• [EXTRAIT SOURCE]
>>>

J'aime donc texte parce qu'il prépare la manifestation de la grâce de Dieu et de sa nécessité.
La deuxième raison pour laquelle j'aime profondément ce texte, c'est parce qu'il ne se moque pas de moi.
Ces paroles de Jésus ne se contentent pas de me dire de faire ceci ou de faire cela, comme si c'était possible, qu'on me le dise, et que je le fasse, comme si des commandements pouvaient m'activer comme un programme active un robot. Ca ne marche pas comme ça. Ca ne fonctionne pas.
Aimez vous les uns les autres : ça ne marche pas.
Aime ton prochain comme toi même, c'est déjà plus pertinent.
Mais ce qui est dit dans ce texte est pleinement pertinent :
Ces paroles de Jésus m'expliquent comment ça se passe vraiment, et utilisent la fonction d'un médiateur, d'un tiers passant, entre moi et mon prochain, l'affamé, l'assoiffé, l'étranger, le nu, le malade, le prisonnier.

<<<

• [PROBLÈMES ET TÂCHES]
**A)** Dans l'extrait sur les paroles de Jésus, quelles personnes sont nommées comme étant le prochain ?
**B)** Poursuivez l'extrait sur les paroles de Jésus après sa dernière phrase.
Le listing vient d'une autre source que l'extrait.

• [DONNÉES FOURNIES]
>>>

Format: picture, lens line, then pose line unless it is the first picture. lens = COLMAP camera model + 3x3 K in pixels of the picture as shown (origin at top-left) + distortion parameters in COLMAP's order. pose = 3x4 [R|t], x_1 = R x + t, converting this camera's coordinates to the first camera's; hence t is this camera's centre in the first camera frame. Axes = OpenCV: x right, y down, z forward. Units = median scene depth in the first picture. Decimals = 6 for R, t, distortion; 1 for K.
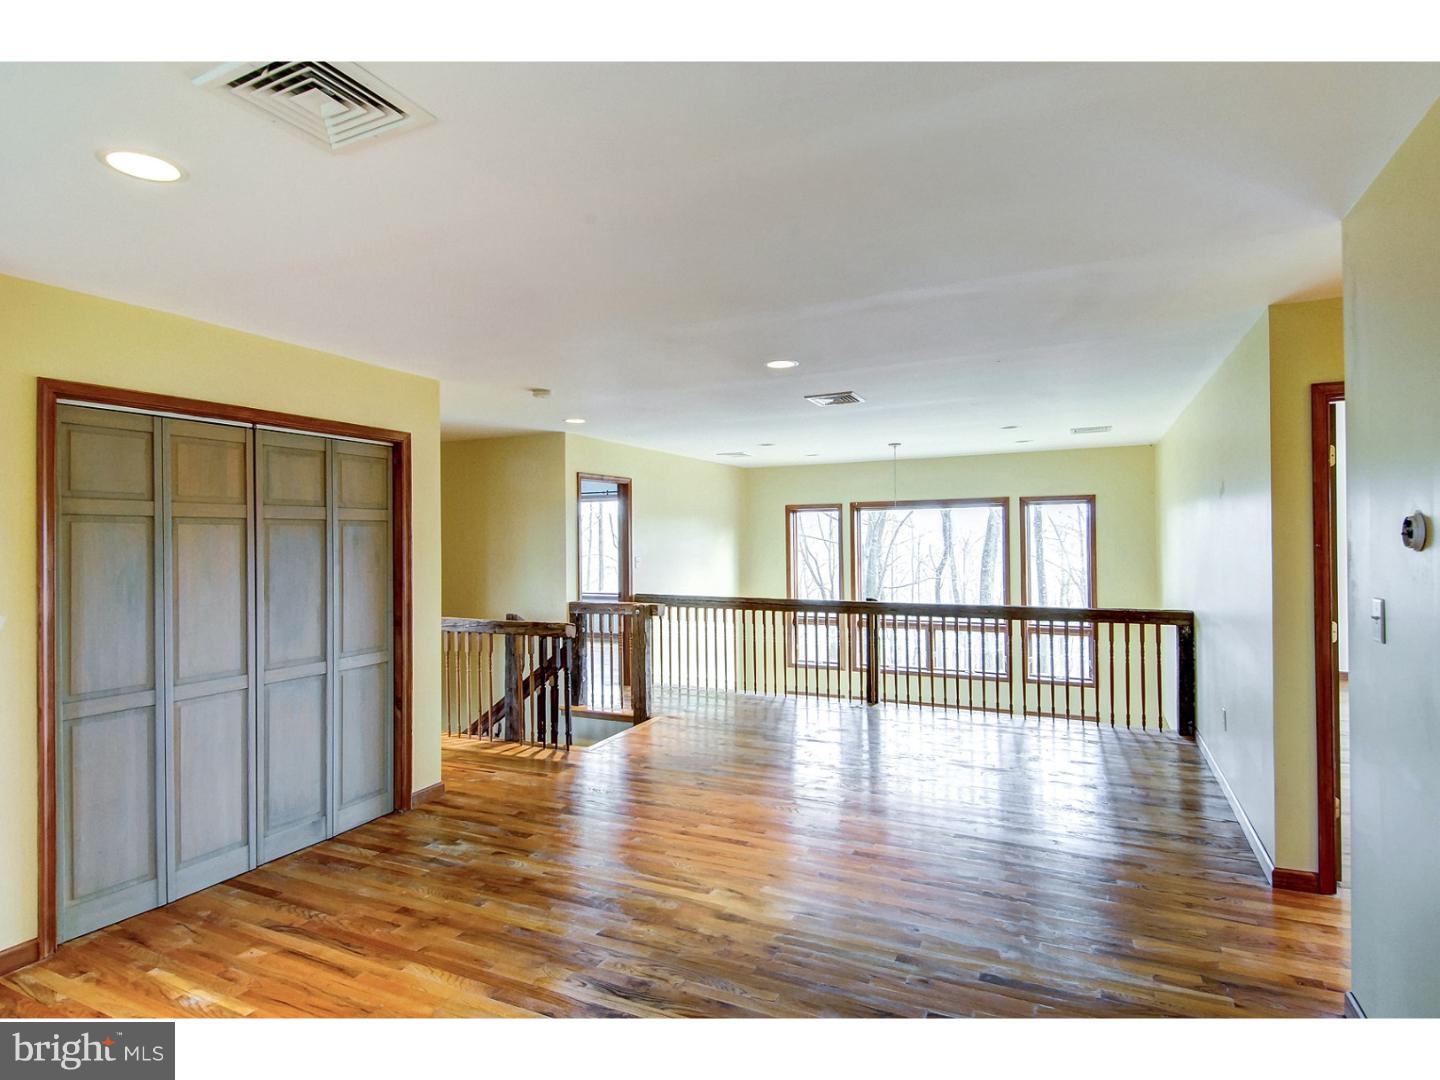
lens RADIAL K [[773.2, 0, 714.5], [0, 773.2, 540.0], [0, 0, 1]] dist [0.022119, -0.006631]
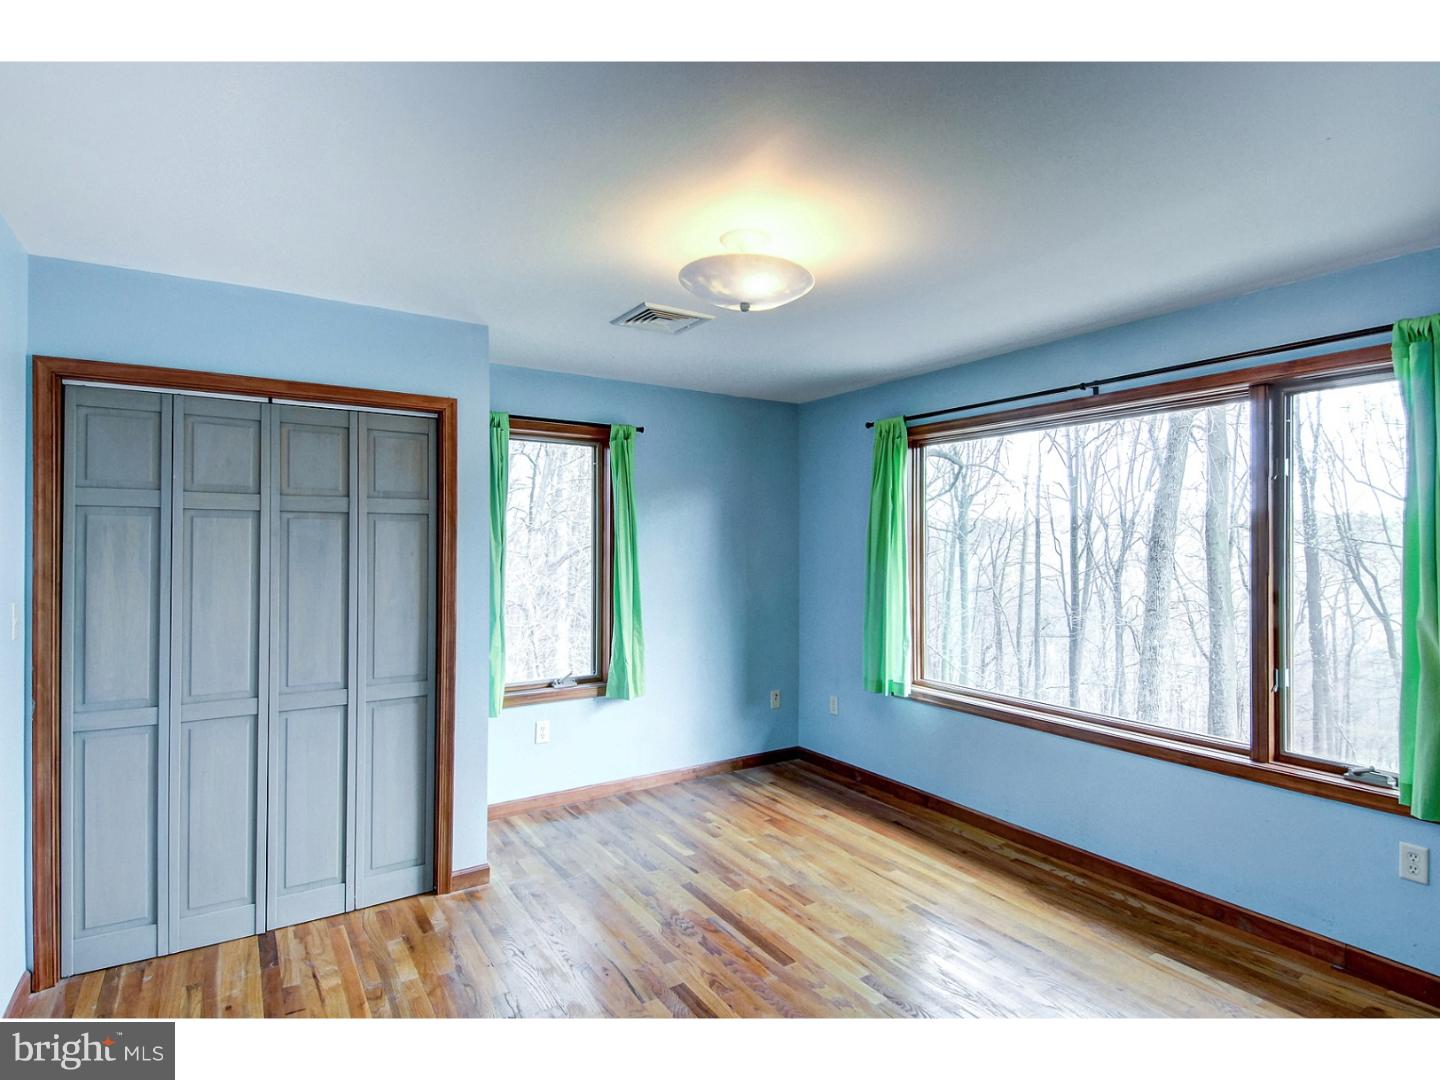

<<<

• [RÉPONSES POINT PAR POINT]
**A)** L'affamé, l'assoiffé, l'étranger, le nu, le malade et le prisonnier.

**B)**
Ces paroles de Jésus me disent que c'est peine perdu de vouloir directement faire le bien à son prochain. Ces paroles me connaissent. Elles savent que j'ai besoin d'une raison, et la culpabilisation ne suffit pas. Tous les prédicateurs qui font la morale un jour se la reprenne comme un boomerang. Un jour, ils finissent par se parler à eux mêmes.
Lors d'une petite méditation pour l'équipe du diafrat, la dernière fois, j'avais commencé sans le savoir à aborder ce terrain, à travers la lecture d'un Psaume qui parlait de confiance, en Dieu, et aux hommes.
Et j'ai posé la question : Est ce que je peux faire confiance à quelqu'un ? Même un frère, une sœur , dans l'Eglise. Non, en fait, pas spécialement. Les frères et les sœurs dans l'Eglise ne sont pas, en soi, parce qu'ils sont dans l'Eglise, des personnes en qui je peux faire confiance directement, pas plus que d'autres.
Pourtant, il se trouve qu'en Eglise, la confiance, ça marche plutôt pas mal. Ce n'est pas le seul endroit, ce n'est pas spectaculaire, mais quand on prend en considération le fait que l'Eglise, y compris la nôtre, assemble des personnes de croyances, d'idéologies, de mentalités, d'époques de formation, d'origines, de situation sociales, de convictions tellement différentes, on ne peut que s'étonner de la confiance qui bon gré mal gré y règne.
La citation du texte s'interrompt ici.